→ **ACTION ITEM**
Your task is to copy the stretch of lines in the records below that begins with the line containing "M1141,1268L1096,1342L1027,1301V1280Z" and ends with the line containing "M1872,1546V1567L1855,1577V1587L1846,1598V1578Z", exactly as written, with nothing added.

** MATERIAL PROVIDED follows **

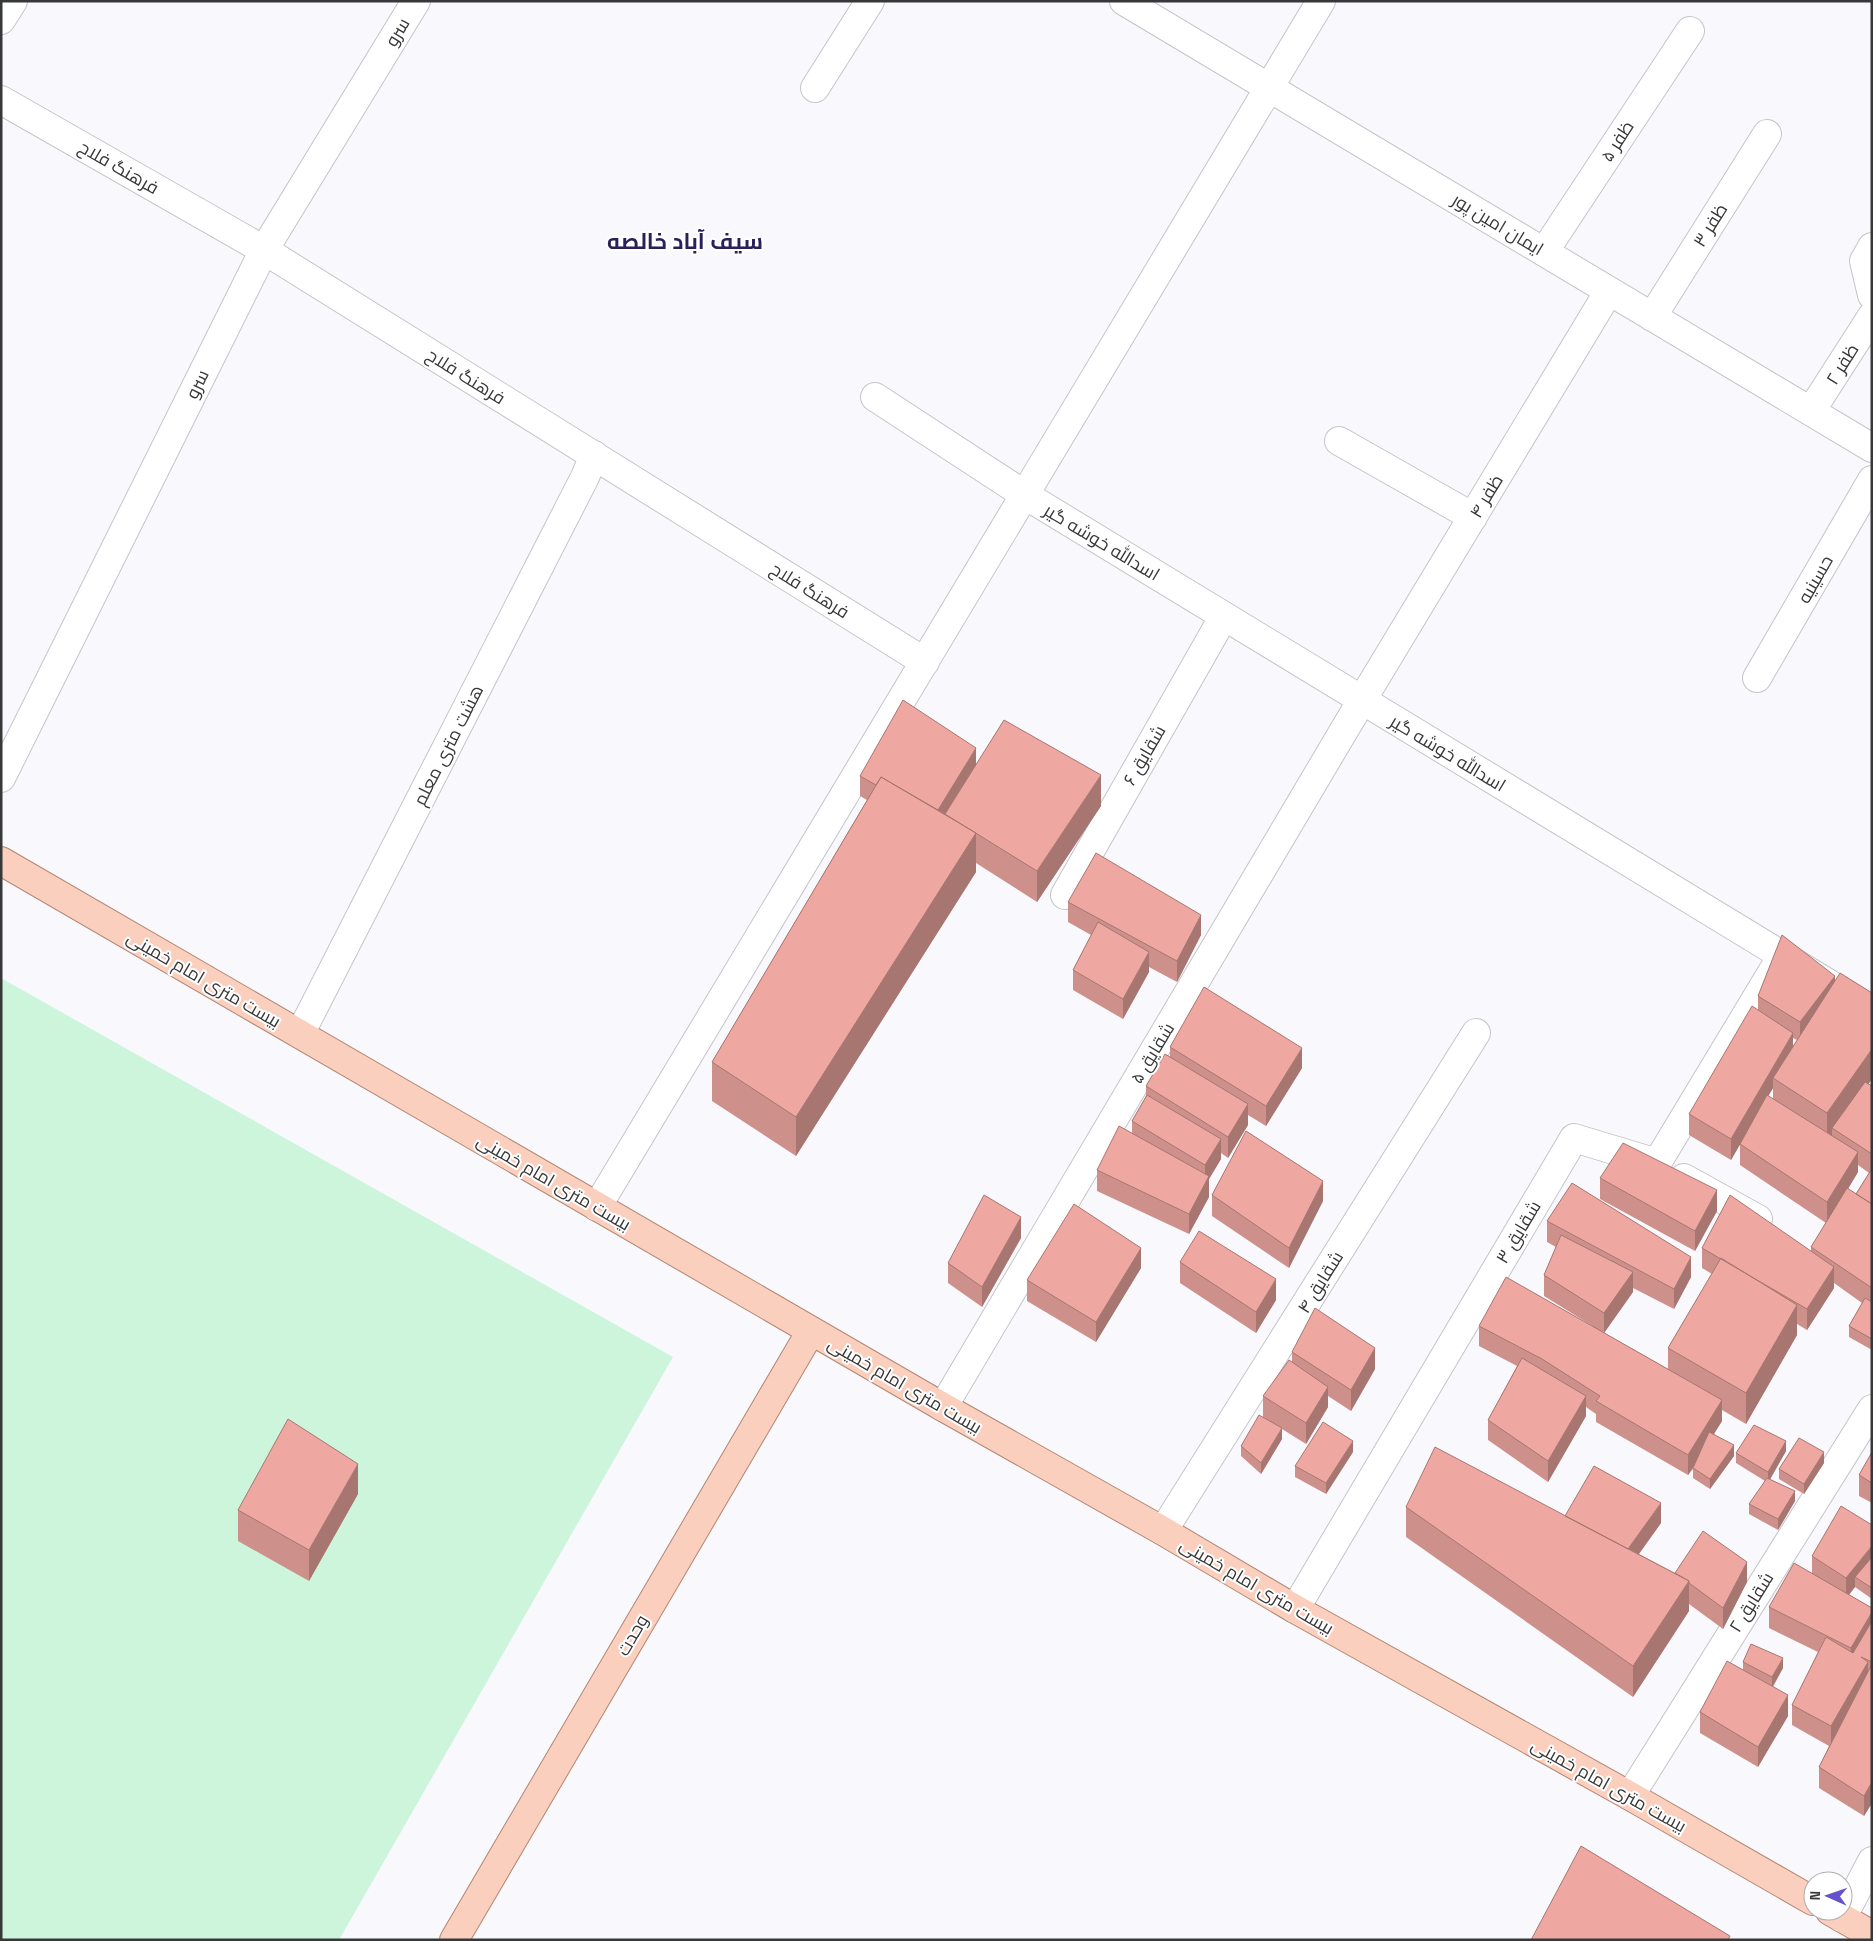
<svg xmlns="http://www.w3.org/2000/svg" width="1873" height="1941" font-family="'Space Grotesk',Cairo,sans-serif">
<rect width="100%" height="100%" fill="#f9f9fd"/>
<path fill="#cdf5db" d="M1,978L673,1357L339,1940H1Z"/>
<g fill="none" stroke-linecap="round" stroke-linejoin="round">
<defs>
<path id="minor" d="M1124,1L1872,448
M1,20L13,1
M815,88L870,1
M1,100L264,250L925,662
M1872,247L1864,261L1872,295
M1544,252L1690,31
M1652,317L1767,134
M875,397L1025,495L1872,1010
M1811,411L1872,316
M1339,441L1473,517
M1757,678L1872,480
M1,778L264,250L416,1
M1065,895L1224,616
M300,1034L585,477L594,455
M1684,1178L1758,1219
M597,1207L1321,1
M943,1407L1362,700L1609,291
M1163,1531L1476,1033
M1295,1609L1574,1138L1657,1163L1780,959
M1630,1796L1872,1409
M1842,1918L1872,1861"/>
<path id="major" d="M1,861L943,1407L1163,1531L1295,1609L1630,1796L1813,1901
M1830,1911L1872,1935
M454,1940L811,1331"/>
</defs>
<use href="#minor" stroke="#c4c5c8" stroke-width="30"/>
<use href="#major" stroke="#b38572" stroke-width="30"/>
<use href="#minor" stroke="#fff" stroke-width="28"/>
<use href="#major" stroke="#facfbd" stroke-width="28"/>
</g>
<path fill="#ce908a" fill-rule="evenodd" d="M976,765L1101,806L1037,902L976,863V872L796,1156L712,1101V1062L867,800L860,796V776Z
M1068,902L1201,935L1177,982L1149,967V972L1123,1019L1073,990V970L1091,935L1068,922Z
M1835,980L1868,1084L1872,1086V1350L1849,1337V1326L1862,1303L1834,1283V1288L1807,1330L1797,1324V1335L1746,1424L1722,1410V1421L1714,1434L1734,1456L1710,1489L1693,1478V1469L1688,1475L1596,1422V1414L1586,1407V1416L1548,1482L1488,1440V1420L1517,1366L1479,1346V1326L1594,1327L1544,1296V1275L1556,1247L1547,1242V1221L1691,1277L1674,1309L1633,1288V1292L1604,1333L1668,1369V1348L1712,1274L1702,1268V1248L1811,1251V1247L1826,1223L1740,1165V1144L1731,1160L1689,1135V1114L1758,1010V996ZM1793,1038L1797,1040L1793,1046ZM1773,1088V1099L1768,1096ZM1858,1165L1869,1173L1856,1194L1848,1189L1858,1172Z
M1170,1047L1302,1068L1266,1126L1248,1115V1125L1228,1158L1221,1153V1159L1209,1179V1197L1189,1234L1097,1191V1170L1132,1133V1121L1146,1096V1086L1170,1057Z
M1600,1178L1717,1211L1695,1251L1600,1199Z
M1212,1195L1323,1201L1289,1268L1212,1216Z
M1021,1238L982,1307L948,1283V1263Z
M1180,1262L1276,1300L1256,1333L1180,1283Z
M1141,1268L1096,1342L1027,1301V1280Z
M1292,1352L1375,1369L1351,1411L1328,1396V1407L1306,1444L1263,1417V1396L1292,1361Z
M1282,1439L1261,1474L1241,1456V1446Z
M1786,1451L1770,1479L1795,1501L1778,1530L1749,1514V1504L1765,1481L1736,1463V1453Z
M1353,1452L1326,1494L1295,1477V1466Z
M1872,1452V1503L1859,1496V1475Z
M1824,1463L1804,1494L1779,1479V1469Z
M358,1494L309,1581L238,1541V1510Z
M1406,1507L1565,1516L1661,1523L1639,1554L1675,1573L1747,1582L1723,1629L1689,1604V1611L1633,1697L1406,1537Z
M1872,1525V1599L1855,1587L1849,1595L1872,1608V1803L1864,1816L1819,1788V1767L1829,1746L1792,1725V1705L1818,1652L1769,1628V1607L1812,1573V1556Z
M1743,1662L1783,1668L1773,1687L1788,1716L1758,1767L1700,1733V1712L1743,1670Z"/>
<path fill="#a77671" d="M976,748V769L945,820L933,818Z
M1101,775V806L1037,902V871Z
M976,833V872L796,1156V1117Z
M1201,915V935L1177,982V961Z
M1149,952V972L1123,1019V999Z
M1835,976V997L1800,1042V1022Z
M1793,1033V1054L1773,1078V1088L1731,1160V1139Z
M1302,1048V1068L1266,1126V1106Z
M1872,1049V1079L1836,1131L1832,1128V1136L1827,1144V1113Z
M1248,1104V1125L1228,1158V1137Z
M1221,1139V1159L1209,1179V1197L1189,1234V1214L1205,1183V1165Z
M1858,1152V1172L1827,1223V1202Z
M1323,1181V1201L1289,1268V1248Z
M1717,1190V1211L1695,1251V1231Z
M1021,1217V1238L982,1307V1287Z
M1141,1248V1268L1096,1342V1322Z
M1691,1257V1277L1674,1309V1289Z
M1834,1267V1288L1807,1330V1309Z
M1633,1272V1292L1604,1333V1313Z
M1276,1279V1300L1256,1333V1312Z
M1797,1305V1335L1746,1424V1393Z
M1375,1348V1369L1351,1411V1390Z
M1328,1387V1407L1306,1444V1423Z
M1586,1396V1416L1548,1482V1461Z
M1722,1400V1421L1688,1475V1455Z
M1282,1428V1439L1261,1474V1463Z
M1353,1441V1452L1326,1494V1483Z
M1786,1441V1451L1768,1483V1472Z
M1734,1445V1456L1710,1489V1479Z
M1824,1452V1463L1804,1494V1484Z
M358,1464V1494L309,1581V1550Z
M1795,1491V1501L1778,1530V1519Z
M1661,1503V1523L1623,1576V1556Z
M1872,1546V1567L1855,1577V1587L1846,1598V1578Z
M1747,1562V1582L1723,1629V1608Z
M1689,1581V1611L1633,1697V1666Z
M1872,1612V1633L1851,1668V1648Z
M1783,1658V1668L1772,1687V1677Z
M1868,1662V1682L1831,1747V1726Z
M1788,1695V1716L1758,1767V1747Z
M1872,1782V1803L1864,1816V1796Z"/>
<path fill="#efa8a1" stroke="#a77671" d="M903,700L976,748L938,810L881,777L876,785L860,776Z
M1004,720L1101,775L1037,871L945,814Z
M881,777L976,833L796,1117L712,1062Z
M1096,853L1201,915L1177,961L1068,902Z
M1098,922L1149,952L1123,999L1073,970Z
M1782,935L1835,976L1800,1022L1758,996Z
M1840,973L1872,993V1049L1827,1113L1773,1078Z
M1204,987L1302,1048L1266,1106L1170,1047Z
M1752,1006L1793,1033L1731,1139L1689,1114Z
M1165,1054L1248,1104L1228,1137L1146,1086Z
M1865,1082L1872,1086V1154L1832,1128Z
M1147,1095L1221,1139L1205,1165L1132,1121Z
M1767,1095L1858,1152L1827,1202L1740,1144Z
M1119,1126L1209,1176L1189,1214L1097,1170Z
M1246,1131L1323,1181L1289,1248L1212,1195Z
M1623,1143L1717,1190L1695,1231L1600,1178Z
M1871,1170L1872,1171V1204L1856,1194Z
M1572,1183L1691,1257L1674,1289L1547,1221Z
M1847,1188L1872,1204V1288L1811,1247Z
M984,1195L1021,1217L982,1287L948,1263Z
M1730,1195L1834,1267L1807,1309L1702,1248Z
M1074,1204L1141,1248L1096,1322L1027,1280Z
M1199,1231L1276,1279L1256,1312L1180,1262Z
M1561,1235L1633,1272L1604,1313L1544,1275Z
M1721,1258L1797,1305L1746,1393L1668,1348Z
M1506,1277L1722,1400L1688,1455L1596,1401L1600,1396L1542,1359L1479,1326Z
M1865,1298L1872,1302V1339L1849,1326Z
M1315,1308L1375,1348L1351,1390L1292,1352Z
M1522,1358L1586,1396L1548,1461L1488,1420Z
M1289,1360L1328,1387L1306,1423L1263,1396Z
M1259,1415L1282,1428L1261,1463L1241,1446Z
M288,1419L358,1464L309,1550L238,1510Z
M1323,1422L1353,1441L1326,1483L1295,1466Z
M1754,1425L1786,1441L1768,1472L1736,1453Z
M1709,1432L1734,1445L1710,1479L1693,1468Z
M1799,1438L1824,1452L1804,1484L1779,1469Z
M1435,1447L1689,1581L1633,1666L1406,1507Z
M1872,1452V1483L1859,1475Z
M1594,1466L1661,1503L1628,1549L1565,1516Z
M1767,1478L1795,1491L1778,1519L1749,1504Z
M1841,1506L1872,1525V1546L1846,1578L1812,1556Z
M1703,1531L1747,1562L1723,1608L1689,1583V1581L1675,1573Z
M1872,1557V1588L1855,1577Z
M1794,1563L1872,1608V1612L1851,1648L1769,1607Z
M1872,1621V1662L1861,1657L1868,1662L1831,1726L1792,1705L1826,1637L1853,1653Z
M1751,1644L1783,1658L1772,1677L1743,1662Z
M1727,1661L1788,1695L1758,1747L1700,1712Z
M1872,1664V1782L1864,1796L1819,1767Z
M1581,1846L1730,1936L1728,1940H1531Z"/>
<g text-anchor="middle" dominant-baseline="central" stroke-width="4" stroke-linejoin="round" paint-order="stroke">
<g font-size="18" fill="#373839" stroke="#fff">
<text transform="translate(397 32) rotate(-59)">سرو</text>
<text transform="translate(1617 141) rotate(-57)">ظفر ۵</text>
<text transform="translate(119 167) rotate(30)">فرهنگ فلاح</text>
<text transform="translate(1498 224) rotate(31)">ایمان امین پور</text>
<text transform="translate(1710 225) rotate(-58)">ظفر ۳</text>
<text transform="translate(1842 364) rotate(-58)">ظفر ۲</text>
<text transform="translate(466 376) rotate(32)">فرهنگ فلاح</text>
<text transform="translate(197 384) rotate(-64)">سرو</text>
<text transform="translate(1486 496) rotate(-59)">ظفر ۴</text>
<text transform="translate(1102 542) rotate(31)">اسدالله خوشه گیر</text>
<text transform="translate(1815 579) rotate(-60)">حسینیه</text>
<text transform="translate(810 590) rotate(32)">فرهنگ فلاح</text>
<text transform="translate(448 745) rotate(-63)">هشت متری معلم</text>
<text transform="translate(1448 753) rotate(31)">اسدالله خوشه گیر</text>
<text transform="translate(1144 755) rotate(-60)">شقایق ۶</text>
<text transform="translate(204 979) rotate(30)">بیست متری امام خمینی</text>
<text transform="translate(1152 1053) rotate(-59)">شقایق ۵</text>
<text transform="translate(554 1182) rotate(30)">بیست متری امام خمینی</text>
<text transform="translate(1518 1232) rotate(-59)">شقایق ۳</text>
<text transform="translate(1320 1282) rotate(-58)">شقایق ۴</text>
<text transform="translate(905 1385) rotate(30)">بیست متری امام خمینی</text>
<text transform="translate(1257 1586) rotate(30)">بیست متری امام خمینی</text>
<text transform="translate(1751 1602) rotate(-58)">شقایق ۲</text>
<text transform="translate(632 1635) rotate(-60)">وحدت</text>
<text transform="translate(1609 1785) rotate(29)">بیست متری امام خمینی</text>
</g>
<g font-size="22" font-weight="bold" fill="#2a205a" stroke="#fff">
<text x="685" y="241">سیف آباد خالصه</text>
</g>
</g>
<rect width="1873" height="1941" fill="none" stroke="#373839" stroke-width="5"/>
<g transform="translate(1828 1896) rotate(272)"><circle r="24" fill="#ffffff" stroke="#afafb0"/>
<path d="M0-4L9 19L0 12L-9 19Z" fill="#6652cc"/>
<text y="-8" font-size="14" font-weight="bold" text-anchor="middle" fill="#373839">N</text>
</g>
</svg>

** End of MATERIAL PROVIDED **

→ **SOLUTION TO THIS PROBLEM**
M1141,1268L1096,1342L1027,1301V1280Z
M1292,1352L1375,1369L1351,1411L1328,1396V1407L1306,1444L1263,1417V1396L1292,1361Z
M1282,1439L1261,1474L1241,1456V1446Z
M1786,1451L1770,1479L1795,1501L1778,1530L1749,1514V1504L1765,1481L1736,1463V1453Z
M1353,1452L1326,1494L1295,1477V1466Z
M1872,1452V1503L1859,1496V1475Z
M1824,1463L1804,1494L1779,1479V1469Z
M358,1494L309,1581L238,1541V1510Z
M1406,1507L1565,1516L1661,1523L1639,1554L1675,1573L1747,1582L1723,1629L1689,1604V1611L1633,1697L1406,1537Z
M1872,1525V1599L1855,1587L1849,1595L1872,1608V1803L1864,1816L1819,1788V1767L1829,1746L1792,1725V1705L1818,1652L1769,1628V1607L1812,1573V1556Z
M1743,1662L1783,1668L1773,1687L1788,1716L1758,1767L1700,1733V1712L1743,1670Z"/>
<path fill="#a77671" d="M976,748V769L945,820L933,818Z
M1101,775V806L1037,902V871Z
M976,833V872L796,1156V1117Z
M1201,915V935L1177,982V961Z
M1149,952V972L1123,1019V999Z
M1835,976V997L1800,1042V1022Z
M1793,1033V1054L1773,1078V1088L1731,1160V1139Z
M1302,1048V1068L1266,1126V1106Z
M1872,1049V1079L1836,1131L1832,1128V1136L1827,1144V1113Z
M1248,1104V1125L1228,1158V1137Z
M1221,1139V1159L1209,1179V1197L1189,1234V1214L1205,1183V1165Z
M1858,1152V1172L1827,1223V1202Z
M1323,1181V1201L1289,1268V1248Z
M1717,1190V1211L1695,1251V1231Z
M1021,1217V1238L982,1307V1287Z
M1141,1248V1268L1096,1342V1322Z
M1691,1257V1277L1674,1309V1289Z
M1834,1267V1288L1807,1330V1309Z
M1633,1272V1292L1604,1333V1313Z
M1276,1279V1300L1256,1333V1312Z
M1797,1305V1335L1746,1424V1393Z
M1375,1348V1369L1351,1411V1390Z
M1328,1387V1407L1306,1444V1423Z
M1586,1396V1416L1548,1482V1461Z
M1722,1400V1421L1688,1475V1455Z
M1282,1428V1439L1261,1474V1463Z
M1353,1441V1452L1326,1494V1483Z
M1786,1441V1451L1768,1483V1472Z
M1734,1445V1456L1710,1489V1479Z
M1824,1452V1463L1804,1494V1484Z
M358,1464V1494L309,1581V1550Z
M1795,1491V1501L1778,1530V1519Z
M1661,1503V1523L1623,1576V1556Z
M1872,1546V1567L1855,1577V1587L1846,1598V1578Z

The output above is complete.